Wednesday, October 5, 2011

Water Planet

Looking down at our planet from outer space, most of what you see is water. About 71% of Earth’s surface is covered by ocean, which is why Earth is sometimes called the Water Planet. But that name is a little deceiving when it comes to our ability to supply clean drinking water to the nearly seven billion people on the planet.

“Water of love, deep in the ground
But there ain’t no water here to be found
Someday baby when the river runs free
It’s gonna carry that water of love to me.”
—Mark Knopfler, Dire Straits

   Oceans account for 97.25% of our water. The other 2.75%—fresh water—is divided up between glaciers and polar ice (2.04%), ground water (0.68%), lakes and rivers (0.01%), and the rest in clouds, vapor and precipitation.

Visualizing Earth’s water supply as spheres.

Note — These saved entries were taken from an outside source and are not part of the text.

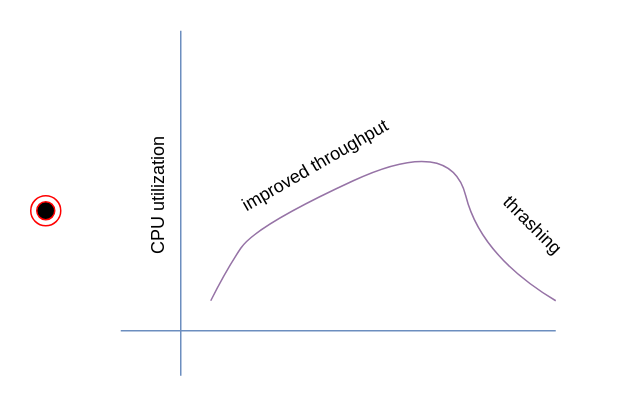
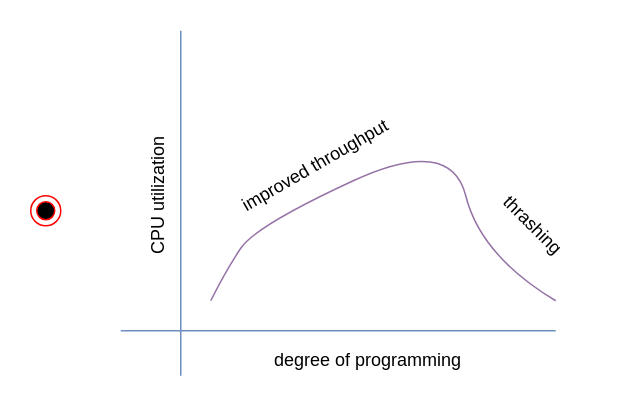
  <mxCell id="0" />
  <mxCell id="1" parent="0" />
  <mxCell id="2" value="" style="endArrow=none;html=1;fillColor=#dae8fc;strokeColor=#6c8ebf;" edge="1" parent="1"><mxGeometry width="50" height="50" relative="1" as="geometry"><mxPoint x="120" y="250" as="sourcePoint" /><mxPoint x="120" y="20" as="targetPoint" /></mxGeometry></mxCell>
  <mxCell id="3" value="" style="endArrow=none;html=1;fillColor=#dae8fc;strokeColor=#6c8ebf;" edge="1" parent="1"><mxGeometry width="50" height="50" relative="1" as="geometry"><mxPoint x="80" y="220" as="sourcePoint" /><mxPoint x="370" y="220" as="targetPoint" /></mxGeometry></mxCell>
+ <mxCell id="4" value="degree of programming" style="text;html=1;strokeColor=none;fillColor=none;align=center;verticalAlign=middle;whiteSpace=wrap;rounded=0;" vertex="1" parent="1"><mxGeometry x="170" y="230" width="150" height="20" as="geometry" /></mxCell>
  <mxCell id="5" value="CPU utilization" style="text;html=1;strokeColor=none;fillColor=none;align=center;verticalAlign=middle;whiteSpace=wrap;rounded=0;rotation=-90;" vertex="1" parent="1"><mxGeometry x="30" y="120" width="150" height="20" as="geometry" /></mxCell>
  <mxCell id="6" value="" style="curved=1;endArrow=none;html=1;endFill=0;fillColor=#e1d5e7;strokeColor=#9673a6;" edge="1" parent="1"><mxGeometry width="50" height="50" relative="1" as="geometry"><mxPoint x="140" y="200" as="sourcePoint" /><mxPoint x="370" y="200" as="targetPoint" /><Array as="points"><mxPoint x="150" y="180" /><mxPoint x="170" y="150" /><mxPoint x="300" y="90" /><mxPoint x="320" y="170" /></Array></mxGeometry></mxCell>
  <mxCell id="7" value="improved throughput" style="text;html=1;strokeColor=none;fillColor=none;align=center;verticalAlign=middle;whiteSpace=wrap;rounded=0;rotation=-30;" vertex="1" parent="1"><mxGeometry x="140" y="100" width="140" height="20" as="geometry" /></mxCell>
  <mxCell id="8" value="thrashing" style="text;html=1;strokeColor=none;fillColor=none;align=center;verticalAlign=middle;whiteSpace=wrap;rounded=0;rotation=45;" vertex="1" parent="1"><mxGeometry x="320" y="140" width="70" height="20" as="geometry" /></mxCell>
  <mxCell id="9" value="" style="ellipse;html=1;shape=endState;fillColor=#000000;strokeColor=#ff0000;" vertex="1" parent="1"><mxGeometry x="20" y="130" width="20" height="20" as="geometry" /></mxCell>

   Think of it another way. If you could gather up all the water on the planet into a sphere it would have a diameter of 1,380 km, or about 40% that of the Moon. Pretty massive, right? But how much of that is drinkable? First lets remove all the salt water. That leaves us with a sphere that is 458 km in diameter. But most of this water—almost three-fourths of it—is locked up in glaciers and polar ice. If we remove that, our sphere of drinking water shrinks considerably, down to 265 km in diameter. Yet most of this water is still not available to drink, being trapped underground. The sum total of all the drinkable fresh water, available in lakes, rivers, and other reservoirs, would make a sphere just 66 km in diameter. So even though we live on the Water Planet, its easy to see why we have a Water Problem.
   Take Lake Mead for example. Fed by the mighty Colorado River, it’s the largest reservoir in the United States.  Since 2000, its water level has steadily declined from 370 m to a low of 330 m in November of 2010, only two meters above the critical level that would automatically trigger water rationing for much of the southwestern United States. And according to a 2008 study done by the Scripps Institution of Oceanography, there is a 50% chance that Lake Mead could run dry by 2021 if climate change and use projections hold true.